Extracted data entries

== Segment start ==

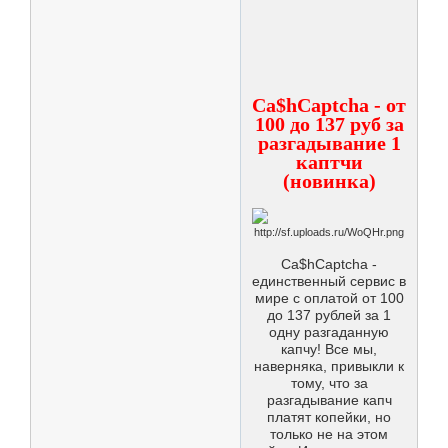
Ca$hCaptcha - от
100 до 137 руб за
разгадывание 1
каптчи
(новинка)
Ca$hCaptcha -
единственный сервис в
мире с оплатой от 100
до 137 рублей за 1
одну разгаданную
капчу! Все мы,
наверняка, привыкли к
тому, что за
разгадывание капч
платят копейки, но
только не на этом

== Segment end ==

Reproduce every line of text in the rows above verbatim, with the same line breaks. Omit the pictures.

**REPLY**:
Ca$hCaptcha - от
100 до 137 руб за
разгадывание 1
каптчи
(новинка)
Ca$hCaptcha -
единственный сервис в
мире с оплатой от 100
до 137 рублей за 1
одну разгаданную
капчу! Все мы,
наверняка, привыкли к
тому, что за
разгадывание капч
платят копейки, но
только не на этом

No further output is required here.